## Document extract
>>>>
A control-theoretic approach to detecting and distinguishing replay attacks from other anomalies in nuclear power plants

Abstract The wider use of digital systems in nuclear power plants has raised security concerns to the utilities, the regulatory entities, and the public. These digital systems provide malicious attackers with opportunities to exploit vulnerabilities in these systems to realize physical damages. Replay attacks are a particular type of attacks. They are easy to perform and when combined with other types of attacks can potentially lead to significant consequences. Therefore, timely detection of a replay attack is of vital importance for the operator to take mitigation measures. Besides, it is also important to distinguish between a replay attack and other anomalies, since they are of different nature (one intentional and the other random) and will require different responses by the operator. In this research, we propose a control-theoretic method to address this problem. The method consists of the injection of random noise (i.e. physical watermark) into the control input and two chi-squared tests. The physical watermark is used to excite the system being controlled so that the replay attack, if it exists, can be uncovered. The first chi-squared test is used to detect anomalies in the system, including replay attacks and other anomalies. If the null hypothesis in the first test is rejected, we use the second chi-squared test to determine whether the anomaly is a replay attack or any other anomaly. We demonstrate the proposed method by using a steam generator that can be found in pressurized water reactors. The results of different cases are presented and discussed.
<<<<
## Data to examine
>>>>
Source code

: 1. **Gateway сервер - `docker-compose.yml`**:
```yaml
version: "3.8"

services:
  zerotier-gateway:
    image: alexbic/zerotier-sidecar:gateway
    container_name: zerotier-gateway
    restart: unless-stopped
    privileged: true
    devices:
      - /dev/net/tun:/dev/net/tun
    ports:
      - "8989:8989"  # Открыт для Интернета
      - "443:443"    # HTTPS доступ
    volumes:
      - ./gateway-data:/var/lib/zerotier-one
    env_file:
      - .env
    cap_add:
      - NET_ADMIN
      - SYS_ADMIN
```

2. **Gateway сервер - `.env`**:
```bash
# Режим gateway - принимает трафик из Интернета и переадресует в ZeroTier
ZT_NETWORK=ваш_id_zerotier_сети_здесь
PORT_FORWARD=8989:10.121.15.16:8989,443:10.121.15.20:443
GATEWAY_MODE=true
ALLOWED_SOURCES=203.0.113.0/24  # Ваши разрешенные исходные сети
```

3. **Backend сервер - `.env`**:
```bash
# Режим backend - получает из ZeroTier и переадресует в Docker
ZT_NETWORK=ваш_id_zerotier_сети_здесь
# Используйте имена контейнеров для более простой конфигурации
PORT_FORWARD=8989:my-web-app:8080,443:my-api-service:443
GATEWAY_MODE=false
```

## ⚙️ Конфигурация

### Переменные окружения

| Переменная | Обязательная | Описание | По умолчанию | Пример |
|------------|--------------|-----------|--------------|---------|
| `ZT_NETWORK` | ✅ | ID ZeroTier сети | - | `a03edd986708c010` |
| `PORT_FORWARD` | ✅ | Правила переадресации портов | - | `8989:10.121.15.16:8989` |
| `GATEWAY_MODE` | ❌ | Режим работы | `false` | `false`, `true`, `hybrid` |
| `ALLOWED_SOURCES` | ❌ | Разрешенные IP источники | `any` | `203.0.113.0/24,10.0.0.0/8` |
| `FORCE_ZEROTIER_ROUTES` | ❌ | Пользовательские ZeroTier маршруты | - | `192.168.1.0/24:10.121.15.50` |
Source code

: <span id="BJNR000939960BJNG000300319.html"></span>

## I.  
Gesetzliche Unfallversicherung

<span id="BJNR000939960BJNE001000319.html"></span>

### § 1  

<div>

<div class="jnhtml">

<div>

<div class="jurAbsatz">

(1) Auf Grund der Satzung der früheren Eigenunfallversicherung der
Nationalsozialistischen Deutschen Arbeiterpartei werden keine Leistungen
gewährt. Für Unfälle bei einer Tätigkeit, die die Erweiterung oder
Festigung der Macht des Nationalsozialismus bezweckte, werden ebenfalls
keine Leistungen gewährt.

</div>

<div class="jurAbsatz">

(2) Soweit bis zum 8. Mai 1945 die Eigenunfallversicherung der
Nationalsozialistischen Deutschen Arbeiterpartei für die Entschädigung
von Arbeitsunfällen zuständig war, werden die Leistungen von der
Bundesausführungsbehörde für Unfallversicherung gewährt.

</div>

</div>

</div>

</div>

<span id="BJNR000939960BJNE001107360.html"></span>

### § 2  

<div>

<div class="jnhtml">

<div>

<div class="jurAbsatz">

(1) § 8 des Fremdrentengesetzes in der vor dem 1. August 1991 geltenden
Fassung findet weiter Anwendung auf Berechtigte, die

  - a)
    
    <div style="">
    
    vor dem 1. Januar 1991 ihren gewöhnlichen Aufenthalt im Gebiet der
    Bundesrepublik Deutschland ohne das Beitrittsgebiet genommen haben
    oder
<<<<
## Task prompt
Decide whether each statement below agrees with the abstract on replay attacks in nuclear power plants. Answer yes or no for each, and quote the deciding words of the abstract. 1. The physical watermark is injected into the control input. 2. The second chi-squared test is used only after the null hypothesis in the first test is rejected. 3. The method is demonstrated with a steam generator found in boiling water reactors.

## Answer for this exercise
1. Yes: "The method consists of the injection of random noise (i.e. physical watermark) into the control input and two chi-squared tests."
2. Yes: "If the null hypothesis in the first test is rejected, we use the second chi-squared test to determine whether the anomaly is a replay attack or any other anomaly."
3. No: "We demonstrate the proposed method by using a steam generator that can be found in pressurized water reactors."